It was just a matter of time before technology and hi-fi gadgets make it to what can perhaps be said the last frontiers of our civilization — religion and places of worship. In a move that is sure to have far reaching impact for those of you that use tablet PCs and e-book reading devices to read your digital content. The Biblioteca Apostolica Vaticana, better known as the Vatican library has decided to open up its vast collection comprising of Greek manuscripts, 15th-century printed books (incunabula), Hebrew manuscripts along with other printed books of the bygone era, which together make up no less than 1.5 million pages. The project is expected to take 5 years to complete and is being executed in partnership with Bodleian Libraries of the University of Oxford.
Also, the entire project is being funded by the Polonsky Foundation that has allotted £2 million for the digitization process that will make available online text and ancient literary pieces that were once or are still a close guarded entity.

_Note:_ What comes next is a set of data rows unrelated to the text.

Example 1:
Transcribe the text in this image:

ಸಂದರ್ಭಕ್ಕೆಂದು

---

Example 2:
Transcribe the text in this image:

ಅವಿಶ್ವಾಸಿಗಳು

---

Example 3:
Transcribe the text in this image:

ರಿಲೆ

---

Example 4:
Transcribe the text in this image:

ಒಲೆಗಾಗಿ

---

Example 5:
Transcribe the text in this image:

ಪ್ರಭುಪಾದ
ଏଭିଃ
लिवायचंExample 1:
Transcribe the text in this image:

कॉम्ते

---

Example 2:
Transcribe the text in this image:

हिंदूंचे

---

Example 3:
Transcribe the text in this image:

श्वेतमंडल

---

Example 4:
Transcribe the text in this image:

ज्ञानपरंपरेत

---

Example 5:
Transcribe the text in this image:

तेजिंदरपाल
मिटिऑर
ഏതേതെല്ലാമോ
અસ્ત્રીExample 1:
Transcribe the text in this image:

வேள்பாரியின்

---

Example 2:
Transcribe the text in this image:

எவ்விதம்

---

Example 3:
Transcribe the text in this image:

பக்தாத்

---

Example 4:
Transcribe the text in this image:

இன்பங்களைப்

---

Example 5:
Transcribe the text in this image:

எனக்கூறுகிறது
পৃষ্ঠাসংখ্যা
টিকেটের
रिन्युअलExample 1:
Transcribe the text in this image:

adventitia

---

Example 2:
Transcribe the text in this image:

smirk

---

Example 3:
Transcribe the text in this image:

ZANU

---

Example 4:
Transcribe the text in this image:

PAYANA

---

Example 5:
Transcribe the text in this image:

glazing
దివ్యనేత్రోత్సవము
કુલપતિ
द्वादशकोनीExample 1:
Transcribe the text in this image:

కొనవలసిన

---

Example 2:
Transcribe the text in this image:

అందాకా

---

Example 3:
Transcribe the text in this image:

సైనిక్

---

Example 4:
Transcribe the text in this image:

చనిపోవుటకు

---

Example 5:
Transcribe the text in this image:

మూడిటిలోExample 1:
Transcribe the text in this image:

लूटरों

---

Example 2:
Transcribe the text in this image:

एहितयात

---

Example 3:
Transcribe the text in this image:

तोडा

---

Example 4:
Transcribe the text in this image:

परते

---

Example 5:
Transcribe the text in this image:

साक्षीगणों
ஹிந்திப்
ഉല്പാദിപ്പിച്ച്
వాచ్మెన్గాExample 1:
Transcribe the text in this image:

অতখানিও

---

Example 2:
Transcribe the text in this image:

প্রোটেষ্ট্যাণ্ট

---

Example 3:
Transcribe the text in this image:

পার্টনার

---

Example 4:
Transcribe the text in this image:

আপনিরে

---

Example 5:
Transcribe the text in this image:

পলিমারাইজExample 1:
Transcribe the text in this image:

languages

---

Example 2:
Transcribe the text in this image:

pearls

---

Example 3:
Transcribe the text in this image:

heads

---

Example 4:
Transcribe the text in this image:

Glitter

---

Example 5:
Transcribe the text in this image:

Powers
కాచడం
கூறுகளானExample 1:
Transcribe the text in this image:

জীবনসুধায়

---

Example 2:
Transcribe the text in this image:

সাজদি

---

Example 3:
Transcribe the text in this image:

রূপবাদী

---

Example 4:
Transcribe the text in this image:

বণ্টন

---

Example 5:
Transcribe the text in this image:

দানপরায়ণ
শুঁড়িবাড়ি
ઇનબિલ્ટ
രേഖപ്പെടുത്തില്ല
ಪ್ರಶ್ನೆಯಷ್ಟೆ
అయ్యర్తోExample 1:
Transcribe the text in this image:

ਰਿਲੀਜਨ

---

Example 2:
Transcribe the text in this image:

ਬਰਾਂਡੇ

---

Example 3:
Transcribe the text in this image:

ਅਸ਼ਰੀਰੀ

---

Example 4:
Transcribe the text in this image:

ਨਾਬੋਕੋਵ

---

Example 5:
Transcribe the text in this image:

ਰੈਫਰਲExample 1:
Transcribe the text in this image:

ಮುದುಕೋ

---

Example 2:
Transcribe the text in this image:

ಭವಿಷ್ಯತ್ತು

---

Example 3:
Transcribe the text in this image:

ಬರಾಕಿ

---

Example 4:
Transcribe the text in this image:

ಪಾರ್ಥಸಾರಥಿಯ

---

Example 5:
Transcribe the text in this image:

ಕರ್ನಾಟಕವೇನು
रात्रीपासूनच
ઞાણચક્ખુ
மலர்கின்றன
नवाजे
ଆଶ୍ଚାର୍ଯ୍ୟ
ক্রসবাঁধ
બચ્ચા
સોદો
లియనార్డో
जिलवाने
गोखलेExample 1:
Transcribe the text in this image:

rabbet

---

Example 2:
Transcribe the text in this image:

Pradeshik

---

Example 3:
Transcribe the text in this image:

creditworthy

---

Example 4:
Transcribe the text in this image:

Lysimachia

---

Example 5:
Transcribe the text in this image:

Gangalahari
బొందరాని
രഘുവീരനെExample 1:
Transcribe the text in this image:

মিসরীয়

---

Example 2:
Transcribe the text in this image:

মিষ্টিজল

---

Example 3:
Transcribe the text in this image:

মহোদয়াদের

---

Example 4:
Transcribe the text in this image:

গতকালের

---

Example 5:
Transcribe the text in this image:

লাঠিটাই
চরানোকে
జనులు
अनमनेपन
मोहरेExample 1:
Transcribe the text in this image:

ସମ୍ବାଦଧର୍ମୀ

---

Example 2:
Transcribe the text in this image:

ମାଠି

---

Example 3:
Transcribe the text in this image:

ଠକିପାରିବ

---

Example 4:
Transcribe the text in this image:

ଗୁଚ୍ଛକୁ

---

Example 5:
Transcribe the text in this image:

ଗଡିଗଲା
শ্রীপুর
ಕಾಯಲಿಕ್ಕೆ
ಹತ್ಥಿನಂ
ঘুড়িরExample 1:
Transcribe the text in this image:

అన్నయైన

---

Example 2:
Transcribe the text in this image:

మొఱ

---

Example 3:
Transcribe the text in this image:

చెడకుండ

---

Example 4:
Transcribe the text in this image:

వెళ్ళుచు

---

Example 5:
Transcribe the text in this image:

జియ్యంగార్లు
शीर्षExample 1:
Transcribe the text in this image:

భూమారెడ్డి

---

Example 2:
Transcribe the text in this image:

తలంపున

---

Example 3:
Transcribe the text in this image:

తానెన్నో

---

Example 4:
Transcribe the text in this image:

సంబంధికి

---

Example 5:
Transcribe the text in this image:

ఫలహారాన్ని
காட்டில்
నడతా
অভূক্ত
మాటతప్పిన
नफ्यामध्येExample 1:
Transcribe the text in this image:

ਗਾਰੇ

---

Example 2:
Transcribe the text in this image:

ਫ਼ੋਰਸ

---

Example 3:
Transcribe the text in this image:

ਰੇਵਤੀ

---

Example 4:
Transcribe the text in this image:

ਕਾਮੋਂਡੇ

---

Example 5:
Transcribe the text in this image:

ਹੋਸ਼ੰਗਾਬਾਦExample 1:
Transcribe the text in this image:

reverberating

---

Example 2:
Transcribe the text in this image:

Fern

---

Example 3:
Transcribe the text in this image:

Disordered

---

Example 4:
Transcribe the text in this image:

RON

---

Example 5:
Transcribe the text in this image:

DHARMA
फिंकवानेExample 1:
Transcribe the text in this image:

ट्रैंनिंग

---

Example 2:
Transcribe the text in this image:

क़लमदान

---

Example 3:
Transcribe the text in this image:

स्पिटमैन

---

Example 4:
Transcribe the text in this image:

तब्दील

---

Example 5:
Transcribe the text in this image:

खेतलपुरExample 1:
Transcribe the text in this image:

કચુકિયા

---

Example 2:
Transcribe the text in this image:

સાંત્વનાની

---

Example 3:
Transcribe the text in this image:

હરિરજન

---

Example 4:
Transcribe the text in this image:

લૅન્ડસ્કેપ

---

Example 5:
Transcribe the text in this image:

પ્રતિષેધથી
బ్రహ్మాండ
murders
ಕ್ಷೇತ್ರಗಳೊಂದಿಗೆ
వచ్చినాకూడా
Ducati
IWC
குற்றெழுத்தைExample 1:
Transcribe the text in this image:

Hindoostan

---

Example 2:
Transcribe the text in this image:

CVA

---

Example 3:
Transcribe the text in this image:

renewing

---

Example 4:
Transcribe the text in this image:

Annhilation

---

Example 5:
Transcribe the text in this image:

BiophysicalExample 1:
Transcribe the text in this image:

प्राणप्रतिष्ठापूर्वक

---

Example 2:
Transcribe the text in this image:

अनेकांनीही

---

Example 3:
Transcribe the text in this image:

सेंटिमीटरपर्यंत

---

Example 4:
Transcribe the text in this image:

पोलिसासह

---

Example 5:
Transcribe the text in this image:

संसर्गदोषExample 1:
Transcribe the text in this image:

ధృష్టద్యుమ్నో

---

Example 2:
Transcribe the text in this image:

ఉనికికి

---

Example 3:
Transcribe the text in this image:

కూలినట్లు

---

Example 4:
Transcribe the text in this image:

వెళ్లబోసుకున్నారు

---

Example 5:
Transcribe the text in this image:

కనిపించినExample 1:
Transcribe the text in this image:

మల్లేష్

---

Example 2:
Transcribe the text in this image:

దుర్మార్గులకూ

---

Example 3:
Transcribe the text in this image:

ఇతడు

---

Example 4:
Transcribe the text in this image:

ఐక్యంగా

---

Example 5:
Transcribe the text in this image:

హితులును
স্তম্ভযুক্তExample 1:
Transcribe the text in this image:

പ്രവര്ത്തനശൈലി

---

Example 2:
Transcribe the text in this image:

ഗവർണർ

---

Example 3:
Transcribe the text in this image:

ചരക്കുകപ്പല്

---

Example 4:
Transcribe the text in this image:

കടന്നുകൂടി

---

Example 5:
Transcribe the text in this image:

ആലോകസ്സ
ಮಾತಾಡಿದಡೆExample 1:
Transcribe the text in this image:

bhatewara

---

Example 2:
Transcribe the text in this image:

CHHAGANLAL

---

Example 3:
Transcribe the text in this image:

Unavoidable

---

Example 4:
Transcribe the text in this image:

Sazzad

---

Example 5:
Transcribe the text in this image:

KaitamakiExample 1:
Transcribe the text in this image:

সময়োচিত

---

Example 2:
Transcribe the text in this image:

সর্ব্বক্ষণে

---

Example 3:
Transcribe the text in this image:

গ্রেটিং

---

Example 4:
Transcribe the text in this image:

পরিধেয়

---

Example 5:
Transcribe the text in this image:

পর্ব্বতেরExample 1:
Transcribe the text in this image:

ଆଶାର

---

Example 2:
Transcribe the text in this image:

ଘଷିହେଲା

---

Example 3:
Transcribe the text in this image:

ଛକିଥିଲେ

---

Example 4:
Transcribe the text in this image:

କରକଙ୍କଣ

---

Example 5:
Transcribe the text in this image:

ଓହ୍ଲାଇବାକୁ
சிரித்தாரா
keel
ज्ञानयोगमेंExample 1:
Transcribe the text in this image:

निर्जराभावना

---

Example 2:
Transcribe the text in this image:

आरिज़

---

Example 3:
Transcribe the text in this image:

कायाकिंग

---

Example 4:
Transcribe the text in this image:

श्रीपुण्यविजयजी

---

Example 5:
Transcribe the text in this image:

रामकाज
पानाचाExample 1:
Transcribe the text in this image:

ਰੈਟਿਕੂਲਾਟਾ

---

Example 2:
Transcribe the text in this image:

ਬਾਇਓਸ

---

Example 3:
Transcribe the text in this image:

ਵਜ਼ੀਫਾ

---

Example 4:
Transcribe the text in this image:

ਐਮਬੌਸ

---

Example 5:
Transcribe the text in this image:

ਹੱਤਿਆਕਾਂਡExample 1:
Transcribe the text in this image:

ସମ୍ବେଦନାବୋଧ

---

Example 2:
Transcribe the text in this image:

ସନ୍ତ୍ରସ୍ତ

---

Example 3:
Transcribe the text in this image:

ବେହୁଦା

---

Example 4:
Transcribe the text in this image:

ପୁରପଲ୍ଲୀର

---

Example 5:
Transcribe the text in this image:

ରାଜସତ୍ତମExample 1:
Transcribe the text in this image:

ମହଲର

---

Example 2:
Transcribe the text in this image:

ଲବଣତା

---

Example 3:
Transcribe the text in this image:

“I am pleased to support this exciting new project where the Bodleian Libraries and the Biblioteca Apostolica Vaticana will make important collections accessible to scholars and the general public worldwide, said Dr. Leonard Polonsky, founder of the Polonsky Foundation who has been doing championing the cause of democratizing access to information.
Biblioteca Apostolica Vaticana is contributing two-third of the material that are being digitized while the remainder of the estimated 1.5 million printed pages will come from Bodleian Libraries of the University of Oxford. The move is going to be a landmark development as everyone from scholars to anyone interested in the subject will get to have access to the texts once those are posted online.
“Transforming these ancient texts and images into digital form helps transcend the limitations of time and space which have in the past restricted access to knowledge,” said Bodley’s librarian Sarah Thomas before also adding, “Scholars will be able to interrogate these documents in fresh approaches as a result of their online availability.”